In To Kill a Mockingbird the characters are brought together and challenged in ways that prove that ‘family’ means something more than just blood relatives. Over the course of the novel, the real extended family of Atticus and his children comes to include other characters that support them in their efforts to fight the injustice and oppression against Tom Robinson and his people, including Boo Radley, Braxton Underwood and even Walter Cunningham. From the start, Scout, Jem and Dill are all united in opposing the treatment of Tom, and even though they remain in the minority others join their ‘family’ as well. On the other hand, blood relatives like Aunt Alexandra continue to represent the rigid racism and social class prejudices of the Old South. Scout is the narrator of the novel, which is told entirely from her point of view, only as an adult relating the story in flashback, and her liberal sympathies are clear from the outset.
WORKS CITED
Bloom, Harold. Harper Lee’s To Kill a Mockingbird. Infobase Publishing, 2007.

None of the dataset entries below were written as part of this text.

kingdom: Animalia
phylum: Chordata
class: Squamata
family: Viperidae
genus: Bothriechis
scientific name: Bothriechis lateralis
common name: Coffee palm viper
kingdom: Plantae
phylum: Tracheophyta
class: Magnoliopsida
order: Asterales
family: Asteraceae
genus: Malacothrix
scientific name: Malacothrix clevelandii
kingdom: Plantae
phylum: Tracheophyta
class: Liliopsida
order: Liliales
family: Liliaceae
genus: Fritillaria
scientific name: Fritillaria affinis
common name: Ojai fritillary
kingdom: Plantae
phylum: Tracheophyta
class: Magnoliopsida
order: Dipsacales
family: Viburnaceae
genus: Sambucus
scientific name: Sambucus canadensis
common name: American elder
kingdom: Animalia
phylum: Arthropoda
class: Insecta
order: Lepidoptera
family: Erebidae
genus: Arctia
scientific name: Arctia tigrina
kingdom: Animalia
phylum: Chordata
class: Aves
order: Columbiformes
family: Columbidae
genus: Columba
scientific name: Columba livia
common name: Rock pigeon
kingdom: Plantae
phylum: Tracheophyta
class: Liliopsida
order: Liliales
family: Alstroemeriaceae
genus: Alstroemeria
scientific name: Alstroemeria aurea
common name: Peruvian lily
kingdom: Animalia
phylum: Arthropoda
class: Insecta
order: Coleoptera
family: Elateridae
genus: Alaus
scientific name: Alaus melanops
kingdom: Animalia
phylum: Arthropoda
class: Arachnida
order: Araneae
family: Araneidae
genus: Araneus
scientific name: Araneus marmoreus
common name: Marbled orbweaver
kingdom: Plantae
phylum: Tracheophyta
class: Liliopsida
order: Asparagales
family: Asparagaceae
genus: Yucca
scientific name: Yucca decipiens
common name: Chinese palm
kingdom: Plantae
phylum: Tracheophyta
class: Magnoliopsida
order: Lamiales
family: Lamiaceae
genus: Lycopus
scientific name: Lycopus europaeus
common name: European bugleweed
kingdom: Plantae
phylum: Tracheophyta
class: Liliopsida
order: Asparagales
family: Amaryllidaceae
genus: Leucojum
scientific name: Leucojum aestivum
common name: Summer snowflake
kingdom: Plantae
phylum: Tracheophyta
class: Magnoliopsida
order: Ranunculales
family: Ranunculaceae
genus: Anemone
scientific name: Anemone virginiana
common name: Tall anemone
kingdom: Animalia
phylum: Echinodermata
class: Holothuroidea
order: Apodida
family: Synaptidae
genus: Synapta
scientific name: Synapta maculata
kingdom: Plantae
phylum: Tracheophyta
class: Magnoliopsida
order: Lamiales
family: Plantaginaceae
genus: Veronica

Lee, Harper. To Kill a Mockingbird. HarperCollins, 1960, 1988.
McElaney, Hugh, “’Just One Kind of Folks’: The Normalizing Power of Disability in To Kill a Mockingbird in Michael J. Meyer (ed). Harper Lee’s To Kill a Mockingbird: New Essays. Scarecrow Press, 2010: 211-30.
Murphy, Mary McDonagh. Scout, Atticus, and Boo: A Celebration of Fifty Years of To Kill a Mockingbird. HarperCollins, 2010.
Pritchard, M.S. Case Study 3: The Tuskegee Syphilis Study Online Ethics Center, 2006.
http://www.onlineethics.org/cms/9716.aspx
Stevens, Robert O. The Family Saga in the South: Generations and Destinies. Louisiana State University Press, 1995.